Gold Futures Settle Lower As Dollar Rises
Gold prices fell on Tuesday, hurt by a stronger dollar amid bets the Federal Reserve will raise interest rates, and on hopes the U.S. would avert a debt default.
The dollar gained and yields on one-month U.S. Treasury bills jumped to a record high after Federal Reserve Bank of St. Louis President James Bullard backed two more interest-rate increases in 2023 and his Minneapolis colleague Neel Kashkari cautioned against reading too much into a June pause.
The resumption of U.S. debt ceiling negotiations spurred some hopes that the U.S. may avoid a catastrophic debt default.

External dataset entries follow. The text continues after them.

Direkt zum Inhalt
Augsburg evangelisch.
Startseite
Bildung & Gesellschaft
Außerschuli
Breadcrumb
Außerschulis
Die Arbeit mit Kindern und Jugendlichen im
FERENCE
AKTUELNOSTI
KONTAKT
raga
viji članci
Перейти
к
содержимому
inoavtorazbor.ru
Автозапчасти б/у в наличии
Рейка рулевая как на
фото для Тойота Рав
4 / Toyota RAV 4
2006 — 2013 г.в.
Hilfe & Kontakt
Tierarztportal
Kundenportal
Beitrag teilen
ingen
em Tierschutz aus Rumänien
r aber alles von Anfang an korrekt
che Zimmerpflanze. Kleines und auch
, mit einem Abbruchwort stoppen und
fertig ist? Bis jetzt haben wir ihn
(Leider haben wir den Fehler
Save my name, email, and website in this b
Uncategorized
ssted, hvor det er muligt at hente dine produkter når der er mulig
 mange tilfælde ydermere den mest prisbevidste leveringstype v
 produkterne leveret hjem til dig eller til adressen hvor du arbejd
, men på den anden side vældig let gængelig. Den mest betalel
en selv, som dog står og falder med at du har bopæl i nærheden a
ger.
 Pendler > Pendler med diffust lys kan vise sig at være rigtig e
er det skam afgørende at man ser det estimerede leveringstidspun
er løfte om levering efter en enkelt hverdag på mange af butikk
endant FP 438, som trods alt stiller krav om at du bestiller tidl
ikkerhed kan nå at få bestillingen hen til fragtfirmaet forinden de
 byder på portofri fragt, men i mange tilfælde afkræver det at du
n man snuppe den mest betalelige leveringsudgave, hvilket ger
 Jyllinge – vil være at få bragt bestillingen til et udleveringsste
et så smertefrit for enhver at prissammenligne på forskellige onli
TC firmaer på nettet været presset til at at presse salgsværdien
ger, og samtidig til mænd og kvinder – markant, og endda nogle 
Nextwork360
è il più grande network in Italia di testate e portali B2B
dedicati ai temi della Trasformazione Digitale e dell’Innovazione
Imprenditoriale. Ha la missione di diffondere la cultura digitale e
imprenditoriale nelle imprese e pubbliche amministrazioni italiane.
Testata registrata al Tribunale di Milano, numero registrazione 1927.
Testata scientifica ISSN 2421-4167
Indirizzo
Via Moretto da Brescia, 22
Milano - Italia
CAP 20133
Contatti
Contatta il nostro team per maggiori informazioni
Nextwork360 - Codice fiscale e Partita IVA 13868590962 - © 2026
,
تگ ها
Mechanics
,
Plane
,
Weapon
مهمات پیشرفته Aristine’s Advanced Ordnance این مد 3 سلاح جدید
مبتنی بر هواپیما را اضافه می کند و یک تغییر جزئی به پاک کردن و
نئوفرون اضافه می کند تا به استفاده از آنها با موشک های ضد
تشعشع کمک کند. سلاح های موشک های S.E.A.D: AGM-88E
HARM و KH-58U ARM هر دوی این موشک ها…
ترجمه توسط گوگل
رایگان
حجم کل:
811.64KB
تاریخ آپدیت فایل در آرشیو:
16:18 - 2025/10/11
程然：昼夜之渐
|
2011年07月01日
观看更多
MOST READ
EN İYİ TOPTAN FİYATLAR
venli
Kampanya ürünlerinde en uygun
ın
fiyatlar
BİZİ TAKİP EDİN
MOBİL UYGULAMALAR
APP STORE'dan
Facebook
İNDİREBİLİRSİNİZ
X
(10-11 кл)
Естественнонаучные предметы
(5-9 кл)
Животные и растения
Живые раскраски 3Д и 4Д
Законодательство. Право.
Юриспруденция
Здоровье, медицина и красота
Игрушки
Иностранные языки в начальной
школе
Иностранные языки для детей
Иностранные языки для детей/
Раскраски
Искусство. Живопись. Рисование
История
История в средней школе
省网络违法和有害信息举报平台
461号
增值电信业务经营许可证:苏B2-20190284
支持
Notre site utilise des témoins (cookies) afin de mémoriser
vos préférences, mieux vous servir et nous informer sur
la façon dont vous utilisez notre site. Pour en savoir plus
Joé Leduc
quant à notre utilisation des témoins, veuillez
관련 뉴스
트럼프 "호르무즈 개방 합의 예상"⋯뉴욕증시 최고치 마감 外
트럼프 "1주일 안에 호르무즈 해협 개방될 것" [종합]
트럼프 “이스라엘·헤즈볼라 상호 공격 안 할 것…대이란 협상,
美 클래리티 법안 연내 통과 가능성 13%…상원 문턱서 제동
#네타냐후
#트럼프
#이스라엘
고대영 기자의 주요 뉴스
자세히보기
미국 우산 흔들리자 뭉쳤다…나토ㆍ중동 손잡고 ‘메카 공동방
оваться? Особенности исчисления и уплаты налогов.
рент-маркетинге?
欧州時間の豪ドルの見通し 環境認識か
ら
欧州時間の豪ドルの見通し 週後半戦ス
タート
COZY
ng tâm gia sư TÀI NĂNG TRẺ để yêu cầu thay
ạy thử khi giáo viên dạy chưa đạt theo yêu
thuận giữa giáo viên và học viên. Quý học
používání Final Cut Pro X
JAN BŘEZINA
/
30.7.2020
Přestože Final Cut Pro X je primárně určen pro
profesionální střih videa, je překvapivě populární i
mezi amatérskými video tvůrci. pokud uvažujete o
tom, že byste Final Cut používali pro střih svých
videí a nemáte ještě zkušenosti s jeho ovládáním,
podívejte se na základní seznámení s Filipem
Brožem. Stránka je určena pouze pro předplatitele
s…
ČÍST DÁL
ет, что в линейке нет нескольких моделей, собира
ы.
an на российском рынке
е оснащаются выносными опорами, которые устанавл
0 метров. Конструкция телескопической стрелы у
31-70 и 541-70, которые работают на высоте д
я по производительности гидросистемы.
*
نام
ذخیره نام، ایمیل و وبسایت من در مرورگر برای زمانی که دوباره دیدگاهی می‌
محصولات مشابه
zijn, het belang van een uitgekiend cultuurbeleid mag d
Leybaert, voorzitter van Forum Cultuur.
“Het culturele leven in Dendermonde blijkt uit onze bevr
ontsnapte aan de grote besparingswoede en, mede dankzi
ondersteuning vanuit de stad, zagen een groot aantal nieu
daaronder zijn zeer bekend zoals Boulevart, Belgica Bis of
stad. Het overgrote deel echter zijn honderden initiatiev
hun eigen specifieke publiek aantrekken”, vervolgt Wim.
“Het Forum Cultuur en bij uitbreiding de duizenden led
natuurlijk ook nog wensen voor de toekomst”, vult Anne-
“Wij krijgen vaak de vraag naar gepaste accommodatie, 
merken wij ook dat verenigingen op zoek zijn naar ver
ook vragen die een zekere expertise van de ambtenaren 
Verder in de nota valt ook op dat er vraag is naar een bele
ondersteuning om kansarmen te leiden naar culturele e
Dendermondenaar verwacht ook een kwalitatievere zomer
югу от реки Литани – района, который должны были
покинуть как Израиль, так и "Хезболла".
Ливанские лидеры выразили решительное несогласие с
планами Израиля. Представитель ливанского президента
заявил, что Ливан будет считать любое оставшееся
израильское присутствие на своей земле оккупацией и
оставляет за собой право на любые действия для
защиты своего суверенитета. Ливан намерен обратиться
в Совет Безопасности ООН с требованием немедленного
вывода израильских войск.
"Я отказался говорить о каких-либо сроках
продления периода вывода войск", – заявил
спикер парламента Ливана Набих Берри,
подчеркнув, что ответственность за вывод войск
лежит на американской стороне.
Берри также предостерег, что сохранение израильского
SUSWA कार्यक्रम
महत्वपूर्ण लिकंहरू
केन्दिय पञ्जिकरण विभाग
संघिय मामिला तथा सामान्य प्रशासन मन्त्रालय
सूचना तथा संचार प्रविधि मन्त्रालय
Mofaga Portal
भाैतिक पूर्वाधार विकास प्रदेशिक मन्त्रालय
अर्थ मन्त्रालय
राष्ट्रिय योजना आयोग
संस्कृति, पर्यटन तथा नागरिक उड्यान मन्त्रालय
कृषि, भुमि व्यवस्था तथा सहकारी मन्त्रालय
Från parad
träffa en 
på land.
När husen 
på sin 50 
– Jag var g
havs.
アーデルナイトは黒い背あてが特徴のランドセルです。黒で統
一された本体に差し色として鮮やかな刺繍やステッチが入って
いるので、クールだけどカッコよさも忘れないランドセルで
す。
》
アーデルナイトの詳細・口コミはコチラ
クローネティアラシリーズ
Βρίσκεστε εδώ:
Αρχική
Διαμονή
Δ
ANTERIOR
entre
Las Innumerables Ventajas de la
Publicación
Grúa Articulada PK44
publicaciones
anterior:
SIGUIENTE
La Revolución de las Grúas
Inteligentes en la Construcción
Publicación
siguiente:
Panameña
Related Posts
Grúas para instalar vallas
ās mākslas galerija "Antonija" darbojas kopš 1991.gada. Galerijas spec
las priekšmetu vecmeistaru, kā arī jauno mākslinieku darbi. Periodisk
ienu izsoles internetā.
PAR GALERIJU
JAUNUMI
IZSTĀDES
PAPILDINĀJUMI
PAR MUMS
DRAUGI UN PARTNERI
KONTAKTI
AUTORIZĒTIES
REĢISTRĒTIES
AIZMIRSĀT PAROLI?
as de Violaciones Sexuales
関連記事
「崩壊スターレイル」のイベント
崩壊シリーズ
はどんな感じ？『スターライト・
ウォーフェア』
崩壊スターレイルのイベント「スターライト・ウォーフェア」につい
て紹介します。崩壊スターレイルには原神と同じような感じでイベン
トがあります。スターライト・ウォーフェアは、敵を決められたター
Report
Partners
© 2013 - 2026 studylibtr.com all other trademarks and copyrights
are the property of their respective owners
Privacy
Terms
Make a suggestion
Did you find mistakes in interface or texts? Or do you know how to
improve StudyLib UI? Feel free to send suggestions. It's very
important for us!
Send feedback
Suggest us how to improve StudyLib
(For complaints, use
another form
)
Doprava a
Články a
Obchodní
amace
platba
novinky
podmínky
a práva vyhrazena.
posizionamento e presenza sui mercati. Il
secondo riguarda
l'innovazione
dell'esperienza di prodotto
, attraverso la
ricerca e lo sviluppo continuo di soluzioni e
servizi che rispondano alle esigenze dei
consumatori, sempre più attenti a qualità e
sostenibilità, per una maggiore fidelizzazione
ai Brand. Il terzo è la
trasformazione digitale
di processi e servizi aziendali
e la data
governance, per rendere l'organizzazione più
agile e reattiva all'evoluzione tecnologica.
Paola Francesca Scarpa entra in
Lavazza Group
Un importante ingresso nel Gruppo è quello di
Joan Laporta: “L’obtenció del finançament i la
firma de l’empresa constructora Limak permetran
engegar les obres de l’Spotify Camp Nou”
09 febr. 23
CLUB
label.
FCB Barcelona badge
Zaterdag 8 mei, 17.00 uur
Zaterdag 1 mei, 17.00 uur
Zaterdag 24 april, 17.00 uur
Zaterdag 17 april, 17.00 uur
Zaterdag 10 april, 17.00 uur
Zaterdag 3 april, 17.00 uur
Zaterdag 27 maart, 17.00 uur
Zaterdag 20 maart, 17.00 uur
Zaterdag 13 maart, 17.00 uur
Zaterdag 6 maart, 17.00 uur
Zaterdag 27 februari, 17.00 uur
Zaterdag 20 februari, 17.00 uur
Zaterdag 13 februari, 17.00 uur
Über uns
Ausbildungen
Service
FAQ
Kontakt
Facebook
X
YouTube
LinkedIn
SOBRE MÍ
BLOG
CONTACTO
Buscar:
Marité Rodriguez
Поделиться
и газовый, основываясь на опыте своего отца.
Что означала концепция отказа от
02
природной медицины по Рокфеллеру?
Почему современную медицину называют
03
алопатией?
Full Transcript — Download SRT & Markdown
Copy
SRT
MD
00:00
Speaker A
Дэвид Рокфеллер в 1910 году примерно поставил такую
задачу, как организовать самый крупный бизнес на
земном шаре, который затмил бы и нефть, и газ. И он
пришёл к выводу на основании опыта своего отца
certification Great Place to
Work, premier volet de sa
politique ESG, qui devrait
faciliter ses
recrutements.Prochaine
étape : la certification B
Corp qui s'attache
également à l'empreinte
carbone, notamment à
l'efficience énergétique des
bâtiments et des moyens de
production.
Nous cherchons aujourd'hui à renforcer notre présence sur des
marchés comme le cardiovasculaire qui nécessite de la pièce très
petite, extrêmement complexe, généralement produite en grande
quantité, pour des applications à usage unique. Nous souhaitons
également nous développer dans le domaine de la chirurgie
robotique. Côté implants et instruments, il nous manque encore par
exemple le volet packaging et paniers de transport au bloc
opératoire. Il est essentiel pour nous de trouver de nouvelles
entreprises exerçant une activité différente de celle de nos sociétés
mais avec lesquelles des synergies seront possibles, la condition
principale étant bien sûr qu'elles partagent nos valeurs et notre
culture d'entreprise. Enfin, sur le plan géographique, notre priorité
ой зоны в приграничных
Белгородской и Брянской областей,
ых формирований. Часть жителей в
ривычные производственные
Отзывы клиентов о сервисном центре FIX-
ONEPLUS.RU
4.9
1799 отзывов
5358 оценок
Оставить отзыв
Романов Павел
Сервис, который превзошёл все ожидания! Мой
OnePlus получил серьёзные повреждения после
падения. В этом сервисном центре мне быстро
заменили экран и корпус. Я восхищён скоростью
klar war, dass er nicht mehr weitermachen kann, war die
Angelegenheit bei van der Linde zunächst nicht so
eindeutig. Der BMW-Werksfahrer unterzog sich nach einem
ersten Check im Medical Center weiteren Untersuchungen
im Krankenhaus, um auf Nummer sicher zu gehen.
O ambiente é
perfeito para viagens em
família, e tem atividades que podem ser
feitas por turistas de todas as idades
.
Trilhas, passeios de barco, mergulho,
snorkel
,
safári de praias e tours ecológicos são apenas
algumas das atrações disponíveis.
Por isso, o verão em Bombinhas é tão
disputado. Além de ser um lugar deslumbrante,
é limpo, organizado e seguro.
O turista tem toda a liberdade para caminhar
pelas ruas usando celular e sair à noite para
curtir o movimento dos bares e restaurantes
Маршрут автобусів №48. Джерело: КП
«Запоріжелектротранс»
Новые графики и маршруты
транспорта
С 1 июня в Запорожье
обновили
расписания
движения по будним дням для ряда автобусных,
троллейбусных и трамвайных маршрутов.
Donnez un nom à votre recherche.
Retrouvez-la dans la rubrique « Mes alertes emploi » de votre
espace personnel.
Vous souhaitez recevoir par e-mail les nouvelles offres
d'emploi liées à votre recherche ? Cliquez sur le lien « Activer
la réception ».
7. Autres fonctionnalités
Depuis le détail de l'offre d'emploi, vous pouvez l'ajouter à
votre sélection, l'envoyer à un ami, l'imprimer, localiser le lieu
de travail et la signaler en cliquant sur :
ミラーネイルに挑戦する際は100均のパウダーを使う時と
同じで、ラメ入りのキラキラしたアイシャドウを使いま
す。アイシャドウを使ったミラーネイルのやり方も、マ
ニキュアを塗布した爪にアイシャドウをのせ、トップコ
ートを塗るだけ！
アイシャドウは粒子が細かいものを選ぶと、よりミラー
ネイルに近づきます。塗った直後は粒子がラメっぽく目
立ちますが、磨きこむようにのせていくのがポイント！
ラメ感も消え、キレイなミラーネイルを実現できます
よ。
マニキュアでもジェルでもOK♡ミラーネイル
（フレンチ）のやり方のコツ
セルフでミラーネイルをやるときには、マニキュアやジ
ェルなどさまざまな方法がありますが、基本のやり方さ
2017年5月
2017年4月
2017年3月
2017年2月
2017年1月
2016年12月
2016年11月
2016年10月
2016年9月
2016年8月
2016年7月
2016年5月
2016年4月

A statement from President Joe Biden described the meeting with House Speaker Kevin McCarthy, R-Calif., on Monday as “productive” and said he “reiterated once again that default is off the table.”
“While there are areas of disagreement, the Speaker and I, and his lead negotiators Chairman McHenry and Congressman Graves, and our staffs will continue to discuss the path forward,” Biden said.
The dollar index climbed to 103.65 and despite easing to 103.50, remains positive, gaining nearly 0.3% over the previous close.
Gold futures for June ended down $2.70 or about 0.1% at $1,974.50 an ounce.
Silver futures for July ended lower by $0.237 at $23.624 an ounce, while Copper futures for July settled at $3.6545 per pound, down $0.0305 from the previous close.
On the U.S. economic front, the Commerce Department released a report showing new home sales in the U.S. unexpectedly spiked to their highest level in a year in the month of April.
The report said new home sales jumped by 4.1% to an annual rate of 683,000 in April after surging by 4% to a revised rate of 656,000 in March.
Economists had expected new home sales to decrease to an annual rate of 670,000 from the 683,000 originally reported for the previous month.
With the unexpected increase, new home sales reached their highest level since hitting a rate of 707,000 in March of 2022.